Apple Computer’s lawyers were working overtime last week when they sent a stern letter of warning to Apple dealers, warning them that a “patch” to Apple’s iDVD burning software runs afoul of the 1998 copyright law. The issue surrounds an option in the iDVD software that limits users’ rights to burn DVDs only on internal drives that are manufactured by Apple. In iDVD’s unmodified form, the software will not allow a user to write to external drives that are built by third parties.
What this means to Apple owners is that if you own an older MAC, or if you choose not to purchase the “Superdrive” option, you will not be able to use the iDVD software to save movies to these devices.
Because so many people were unhappy with this proprietary, write-protected limitation, Other World Computing began offering a product called “DVD Enabler” that patched iDVD, so that the user was able to save completed DVDs to any Firewire device. This was helpful for the Mercury Pro DVD-R/RW Firewire drive that Other World Computing was selling. A press release issued by Other World Computing stated that as of August 12, 2002, Other World will no longer offer the DVD Enabler software.
Apple has chosen the proprietary, closed route for the moment with its iDVD software. Many believe that since Apple is currently in the business of selling hardware, it stands to reason that Apple wants people to purchase Apple-branded products. In reality, Apple wants its buyers and users to see iDVD as value added feature that only works when you buy a system that is iDVD-ready, and that features an internal, compatible iDVD drive.

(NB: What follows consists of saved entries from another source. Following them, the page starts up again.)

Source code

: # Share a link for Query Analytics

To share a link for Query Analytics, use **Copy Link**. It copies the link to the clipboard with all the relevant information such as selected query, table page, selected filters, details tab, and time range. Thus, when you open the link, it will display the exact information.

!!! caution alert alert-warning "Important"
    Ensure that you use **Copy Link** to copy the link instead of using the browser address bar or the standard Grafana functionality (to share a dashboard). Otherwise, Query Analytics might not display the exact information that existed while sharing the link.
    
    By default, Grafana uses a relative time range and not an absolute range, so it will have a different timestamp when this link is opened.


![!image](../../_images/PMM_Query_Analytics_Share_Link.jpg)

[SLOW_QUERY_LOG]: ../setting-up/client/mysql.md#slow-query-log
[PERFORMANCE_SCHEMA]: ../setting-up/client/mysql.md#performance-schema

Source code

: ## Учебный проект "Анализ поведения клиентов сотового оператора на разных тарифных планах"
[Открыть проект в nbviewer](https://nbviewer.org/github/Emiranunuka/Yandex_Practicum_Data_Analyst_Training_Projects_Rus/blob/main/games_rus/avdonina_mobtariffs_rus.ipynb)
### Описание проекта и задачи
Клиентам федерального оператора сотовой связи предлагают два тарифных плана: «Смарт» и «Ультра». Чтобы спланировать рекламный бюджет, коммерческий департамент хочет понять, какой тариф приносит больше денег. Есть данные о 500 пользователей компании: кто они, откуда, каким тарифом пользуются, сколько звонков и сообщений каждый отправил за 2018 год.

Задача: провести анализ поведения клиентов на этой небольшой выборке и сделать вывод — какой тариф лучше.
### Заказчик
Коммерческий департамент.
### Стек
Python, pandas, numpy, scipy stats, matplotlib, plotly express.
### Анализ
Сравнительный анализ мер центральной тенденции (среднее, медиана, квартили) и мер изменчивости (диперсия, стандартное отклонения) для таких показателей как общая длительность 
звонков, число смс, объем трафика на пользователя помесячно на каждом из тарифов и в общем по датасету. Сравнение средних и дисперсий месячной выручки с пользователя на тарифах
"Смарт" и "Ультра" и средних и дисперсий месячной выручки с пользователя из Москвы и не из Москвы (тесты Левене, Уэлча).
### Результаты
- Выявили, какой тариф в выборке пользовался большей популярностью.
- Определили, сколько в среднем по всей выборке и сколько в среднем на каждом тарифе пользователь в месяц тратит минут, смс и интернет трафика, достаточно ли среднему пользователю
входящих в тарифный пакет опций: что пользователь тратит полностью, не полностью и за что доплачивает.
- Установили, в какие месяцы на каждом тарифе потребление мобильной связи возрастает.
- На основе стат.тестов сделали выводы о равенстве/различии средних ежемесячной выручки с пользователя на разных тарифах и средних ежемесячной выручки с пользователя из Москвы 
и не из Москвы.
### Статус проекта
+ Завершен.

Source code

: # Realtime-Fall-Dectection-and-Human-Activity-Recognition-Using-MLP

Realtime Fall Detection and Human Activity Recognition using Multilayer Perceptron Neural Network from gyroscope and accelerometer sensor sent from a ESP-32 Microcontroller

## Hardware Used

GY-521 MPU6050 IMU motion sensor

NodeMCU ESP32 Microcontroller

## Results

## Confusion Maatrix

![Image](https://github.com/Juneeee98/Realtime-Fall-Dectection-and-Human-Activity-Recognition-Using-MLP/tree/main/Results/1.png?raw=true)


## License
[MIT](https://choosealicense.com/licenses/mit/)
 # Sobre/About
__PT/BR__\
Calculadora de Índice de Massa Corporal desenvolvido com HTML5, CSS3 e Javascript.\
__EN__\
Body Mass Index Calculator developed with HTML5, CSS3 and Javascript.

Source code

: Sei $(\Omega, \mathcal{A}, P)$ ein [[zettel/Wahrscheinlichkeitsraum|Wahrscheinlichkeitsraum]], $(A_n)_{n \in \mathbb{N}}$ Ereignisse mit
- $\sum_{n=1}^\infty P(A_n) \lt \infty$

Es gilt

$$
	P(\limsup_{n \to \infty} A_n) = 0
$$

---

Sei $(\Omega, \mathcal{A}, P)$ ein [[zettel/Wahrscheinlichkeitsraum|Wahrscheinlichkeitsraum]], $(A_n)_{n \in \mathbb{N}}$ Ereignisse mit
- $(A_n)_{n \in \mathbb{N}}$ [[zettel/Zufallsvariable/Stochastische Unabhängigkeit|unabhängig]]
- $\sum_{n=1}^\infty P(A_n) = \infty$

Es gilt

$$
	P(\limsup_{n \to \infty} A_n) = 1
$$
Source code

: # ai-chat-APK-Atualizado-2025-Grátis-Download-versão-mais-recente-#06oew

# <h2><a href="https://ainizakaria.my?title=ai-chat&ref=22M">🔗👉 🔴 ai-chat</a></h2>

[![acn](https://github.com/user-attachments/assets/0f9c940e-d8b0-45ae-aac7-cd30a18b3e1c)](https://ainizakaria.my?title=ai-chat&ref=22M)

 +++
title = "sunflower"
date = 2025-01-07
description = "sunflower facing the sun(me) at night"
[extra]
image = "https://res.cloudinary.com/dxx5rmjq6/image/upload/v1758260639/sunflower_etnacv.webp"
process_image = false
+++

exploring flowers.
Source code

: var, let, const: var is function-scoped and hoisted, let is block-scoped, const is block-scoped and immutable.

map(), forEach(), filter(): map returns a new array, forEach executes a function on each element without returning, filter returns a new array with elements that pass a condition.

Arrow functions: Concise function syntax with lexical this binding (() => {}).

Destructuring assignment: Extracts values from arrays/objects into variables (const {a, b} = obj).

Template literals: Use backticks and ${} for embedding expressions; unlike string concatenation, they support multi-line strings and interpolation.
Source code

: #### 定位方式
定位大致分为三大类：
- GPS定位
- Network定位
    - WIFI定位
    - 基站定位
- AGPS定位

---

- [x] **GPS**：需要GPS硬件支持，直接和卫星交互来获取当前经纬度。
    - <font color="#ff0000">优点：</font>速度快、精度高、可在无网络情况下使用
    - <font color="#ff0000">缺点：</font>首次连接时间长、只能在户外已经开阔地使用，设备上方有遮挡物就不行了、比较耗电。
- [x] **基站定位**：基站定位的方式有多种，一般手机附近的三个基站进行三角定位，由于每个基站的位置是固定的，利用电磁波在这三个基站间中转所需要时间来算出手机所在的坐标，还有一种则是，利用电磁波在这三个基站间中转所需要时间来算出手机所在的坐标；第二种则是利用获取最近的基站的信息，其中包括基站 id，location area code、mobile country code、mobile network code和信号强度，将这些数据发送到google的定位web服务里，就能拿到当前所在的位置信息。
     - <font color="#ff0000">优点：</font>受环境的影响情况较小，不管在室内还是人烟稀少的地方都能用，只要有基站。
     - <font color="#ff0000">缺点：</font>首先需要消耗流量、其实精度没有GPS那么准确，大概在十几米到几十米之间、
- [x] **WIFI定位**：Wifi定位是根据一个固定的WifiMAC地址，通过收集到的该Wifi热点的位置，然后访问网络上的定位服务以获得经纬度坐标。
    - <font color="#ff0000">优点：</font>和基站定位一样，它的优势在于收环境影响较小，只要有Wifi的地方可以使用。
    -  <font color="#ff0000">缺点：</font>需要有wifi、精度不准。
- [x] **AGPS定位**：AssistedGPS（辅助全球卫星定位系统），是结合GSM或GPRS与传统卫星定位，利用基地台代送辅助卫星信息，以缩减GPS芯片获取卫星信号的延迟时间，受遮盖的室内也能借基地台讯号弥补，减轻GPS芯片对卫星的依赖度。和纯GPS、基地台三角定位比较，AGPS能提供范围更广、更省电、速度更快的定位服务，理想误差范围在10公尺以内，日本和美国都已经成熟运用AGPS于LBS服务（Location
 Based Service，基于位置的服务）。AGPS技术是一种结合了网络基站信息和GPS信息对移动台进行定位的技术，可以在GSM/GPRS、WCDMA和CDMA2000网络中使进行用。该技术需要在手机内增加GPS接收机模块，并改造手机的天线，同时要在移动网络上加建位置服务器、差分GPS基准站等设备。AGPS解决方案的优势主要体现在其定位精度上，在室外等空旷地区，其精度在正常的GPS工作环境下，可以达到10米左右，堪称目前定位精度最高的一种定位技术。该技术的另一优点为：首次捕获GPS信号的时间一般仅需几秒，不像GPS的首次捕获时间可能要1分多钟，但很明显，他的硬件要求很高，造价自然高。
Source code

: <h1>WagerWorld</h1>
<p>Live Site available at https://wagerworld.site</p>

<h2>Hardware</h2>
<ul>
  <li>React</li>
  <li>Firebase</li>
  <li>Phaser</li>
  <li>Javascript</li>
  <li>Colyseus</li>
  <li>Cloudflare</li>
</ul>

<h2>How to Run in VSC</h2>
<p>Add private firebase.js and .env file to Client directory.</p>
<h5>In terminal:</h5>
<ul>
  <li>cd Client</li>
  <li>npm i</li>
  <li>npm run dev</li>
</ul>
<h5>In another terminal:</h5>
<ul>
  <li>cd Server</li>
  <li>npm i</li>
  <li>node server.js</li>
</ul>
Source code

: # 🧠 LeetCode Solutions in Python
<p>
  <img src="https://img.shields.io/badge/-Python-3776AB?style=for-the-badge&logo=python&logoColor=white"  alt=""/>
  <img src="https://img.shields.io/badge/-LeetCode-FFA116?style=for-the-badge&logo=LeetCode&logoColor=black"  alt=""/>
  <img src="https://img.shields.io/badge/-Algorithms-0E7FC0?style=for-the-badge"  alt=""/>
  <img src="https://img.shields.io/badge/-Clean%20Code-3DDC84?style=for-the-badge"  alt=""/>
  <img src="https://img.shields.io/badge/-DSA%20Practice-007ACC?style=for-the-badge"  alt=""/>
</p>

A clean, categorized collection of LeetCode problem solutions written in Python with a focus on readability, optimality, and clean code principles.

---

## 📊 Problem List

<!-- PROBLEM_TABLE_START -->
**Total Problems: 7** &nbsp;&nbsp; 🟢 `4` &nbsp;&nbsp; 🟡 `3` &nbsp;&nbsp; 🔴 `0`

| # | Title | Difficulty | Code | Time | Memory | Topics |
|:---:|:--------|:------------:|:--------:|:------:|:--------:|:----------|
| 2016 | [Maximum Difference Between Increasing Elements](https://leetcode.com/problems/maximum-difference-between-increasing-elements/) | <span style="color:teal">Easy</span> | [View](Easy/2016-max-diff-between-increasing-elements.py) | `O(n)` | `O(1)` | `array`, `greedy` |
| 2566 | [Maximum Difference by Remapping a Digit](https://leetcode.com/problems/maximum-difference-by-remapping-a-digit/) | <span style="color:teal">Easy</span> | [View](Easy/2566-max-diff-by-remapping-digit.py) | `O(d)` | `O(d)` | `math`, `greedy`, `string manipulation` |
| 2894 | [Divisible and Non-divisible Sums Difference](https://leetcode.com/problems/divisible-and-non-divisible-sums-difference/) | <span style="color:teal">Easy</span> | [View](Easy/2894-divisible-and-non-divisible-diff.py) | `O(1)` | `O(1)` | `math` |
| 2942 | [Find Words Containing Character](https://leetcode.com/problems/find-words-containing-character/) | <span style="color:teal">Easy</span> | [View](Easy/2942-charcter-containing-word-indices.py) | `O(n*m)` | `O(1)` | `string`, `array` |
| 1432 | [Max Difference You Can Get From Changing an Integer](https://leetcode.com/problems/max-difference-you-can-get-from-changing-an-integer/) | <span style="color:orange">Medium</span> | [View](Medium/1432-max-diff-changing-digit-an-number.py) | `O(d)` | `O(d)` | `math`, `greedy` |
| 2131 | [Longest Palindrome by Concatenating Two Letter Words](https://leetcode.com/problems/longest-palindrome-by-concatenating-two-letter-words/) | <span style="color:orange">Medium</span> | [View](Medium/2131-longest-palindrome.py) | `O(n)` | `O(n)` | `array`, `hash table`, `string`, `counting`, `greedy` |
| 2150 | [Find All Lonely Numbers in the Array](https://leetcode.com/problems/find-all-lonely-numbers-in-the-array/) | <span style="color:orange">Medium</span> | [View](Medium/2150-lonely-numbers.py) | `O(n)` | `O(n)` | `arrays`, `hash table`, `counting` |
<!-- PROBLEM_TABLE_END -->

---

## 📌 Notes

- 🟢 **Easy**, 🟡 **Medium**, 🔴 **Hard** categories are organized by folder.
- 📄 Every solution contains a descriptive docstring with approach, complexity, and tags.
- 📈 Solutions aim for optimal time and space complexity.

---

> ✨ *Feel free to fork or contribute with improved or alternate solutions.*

Other World Computing has reportedly said that this action by Apple is a poor business decision, and we think that it, once again, is indicative of Apple’s closed-minded approach that continues to haunt Apple. If Apple wants people to buy and use their products and systems, they cannot continue to lower the boom on third parties that are trying to advance Apple’s products platforms and increase Apple’s product sales.